> **ASSIGNED TASK 1**
Using the event summary below, decide whether each statement agrees with it: (a) the competition took place on November 24; (b) seven competitors took part; (c) the bronze medalist represented Brazil. Answer yes or no for each, quoting the deciding words.
> **ASSIGNED TASK 2**
According to the event summary below, within which stadium is the Mario Recordón Athletics Training Center located?

> **DOCUMENT SEGMENT**
○ ○ ○ ○ ○ ○ ○

- Venue: Mario Recordón Athletics Training Center
- Dates: November 24
- Competitors: 6 from 3 nations
- Winning time: 14.92

Medalists
- 1st place, gold medalist(s):  / Ariosvaldo Fernandes / Brazil
- 2nd place, silver medalist(s):  / Robert Hunt / United States
- 3rd place, bronze medalist(s):  / Phillip Croft / United States

= Athletics at the 2023 Parapan American Games – Men's 100 metres T53 =

The men's T53 100 metres competition of the athletics events at the 2023 Parapan American Games was held on November 24 at the Mario Recordón Athletics Training Center within the Julio Martínez National Stadium of Santiago, Chile.

○ ○ ○ ○ ○ ○ ○

> **DATA PROVIDED**
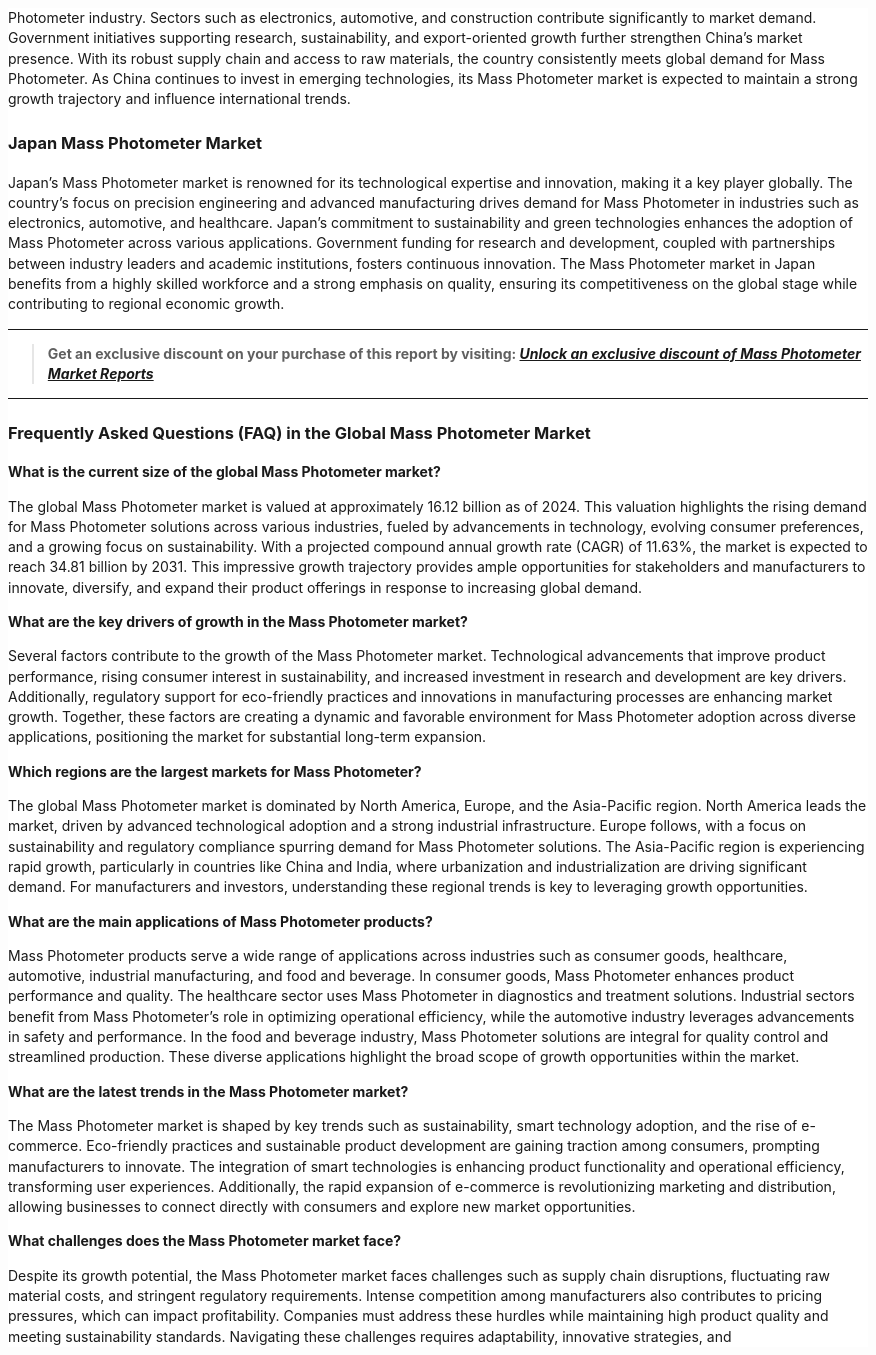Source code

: Photometer industry. Sectors such as electronics, automotive, and construction contribute significantly to market demand. Government initiatives supporting research, sustainability, and export-oriented growth further strengthen China&rsquo;s market presence. With its robust supply chain and access to raw materials, the country consistently meets global demand for Mass Photometer. As China continues to invest in emerging technologies, its Mass Photometer market is expected to maintain a strong growth trajectory and influence international trends.</p><h3>Japan Mass Photometer Market</h3><p>Japan&rsquo;s Mass Photometer market is renowned for its technological expertise and innovation, making it a key player globally. The country&rsquo;s focus on precision engineering and advanced manufacturing drives demand for Mass Photometer in industries such as electronics, automotive, and healthcare. Japan&rsquo;s commitment to sustainability and green technologies enhances the adoption of Mass Photometer across various applications. Government funding for research and development, coupled with partnerships between industry leaders and academic institutions, fosters continuous innovation. The Mass Photometer market in Japan benefits from a highly skilled workforce and a strong emphasis on quality, ensuring its competitiveness on the global stage while contributing to regional economic growth.</p><hr /><blockquote><p><strong>Get an exclusive discount on your purchase of this report by visiting: <em><a href="://marketresearchpulse.com/ask-for-discount/25628?utm_source=Github&amp;utm_medium=0116">Unlock an exclusive discount of Mass Photometer Market Reports</a></em>&nbsp;</strong></p></blockquote><hr /><h3>Frequently Asked Questions (FAQ) in the Global Mass Photometer Market</h3><p><strong>What is the current size of the global Mass Photometer market?</strong></p><p>The global Mass Photometer market is valued at approximately 16.12 billion as of 2024. This valuation highlights the rising demand for Mass Photometer solutions across various industries, fueled by advancements in technology, evolving consumer preferences, and a growing focus on sustainability. With a projected compound annual growth rate (CAGR) of 11.63%, the market is expected to reach 34.81 billion by 2031. This impressive growth trajectory provides ample opportunities for stakeholders and manufacturers to innovate, diversify, and expand their product offerings in response to increasing global demand.</p><p><strong>What are the key drivers of growth in the Mass Photometer market?</strong></p><p>Several factors contribute to the growth of the Mass Photometer market. Technological advancements that improve product performance, rising consumer interest in sustainability, and increased investment in research and development are key drivers. Additionally, regulatory support for eco-friendly practices and innovations in manufacturing processes are enhancing market growth. Together, these factors are creating a dynamic and favorable environment for Mass Photometer adoption across diverse applications, positioning the market for substantial long-term expansion.</p><p><strong>Which regions are the largest markets for Mass Photometer?</strong></p><p>The global Mass Photometer market is dominated by North America, Europe, and the Asia-Pacific region. North America leads the market, driven by advanced technological adoption and a strong industrial infrastructure. Europe follows, with a focus on sustainability and regulatory compliance spurring demand for Mass Photometer solutions. The Asia-Pacific region is experiencing rapid growth, particularly in countries like China and India, where urbanization and industrialization are driving significant demand. For manufacturers and investors, understanding these regional trends is key to leveraging growth opportunities.</p><p><strong>What are the main applications of Mass Photometer products?</strong></p><p>Mass Photometer products serve a wide range of applications across industries such as consumer goods, healthcare, automotive, industrial manufacturing, and food and beverage. In consumer goods, Mass Photometer enhances product performance and quality. The healthcare sector uses Mass Photometer in diagnostics and treatment solutions. Industrial sectors benefit from Mass Photometer&rsquo;s role in optimizing operational efficiency, while the automotive industry leverages advancements in safety and performance. In the food and beverage industry, Mass Photometer solutions are integral for quality control and streamlined production. These diverse applications highlight the broad scope of growth opportunities within the market.</p><p><strong>What are the latest trends in the Mass Photometer market?</strong></p><p>The Mass Photometer market is shaped by key trends such as sustainability, smart technology adoption, and the rise of e-commerce. Eco-friendly practices and sustainable product development are gaining traction among consumers, prompting manufacturers to innovate. The integration of smart technologies is enhancing product functionality and operational efficiency, transforming user experiences. Additionally, the rapid expansion of e-commerce is revolutionizing marketing and distribution, allowing businesses to connect directly with consumers and explore new market opportunities.</p><p><strong>What challenges does the Mass Photometer market face?</strong></p><p>Despite its growth potential, the Mass Photometer market faces challenges such as supply chain disruptions, fluctuating raw material costs, and stringent regulatory requirements. Intense competition among manufacturers also contributes to pricing pressures, which can impact profitability. Companies must address these hurdles while maintaining high product quality and meeting sustainability standards. Navigating these challenges requires adaptability, innovative strategies, and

○ ○ ○ ○ ○ ○ ○

> **TASK OUTPUT 1**
(a) Yes: "was held on November 24"
(b) No: "Competitors: 6 from 3 nations"
(c) No: "Phillip Croft / United States"

> **TASK OUTPUT 2**
The Julio Martínez National Stadium of Santiago, Chile.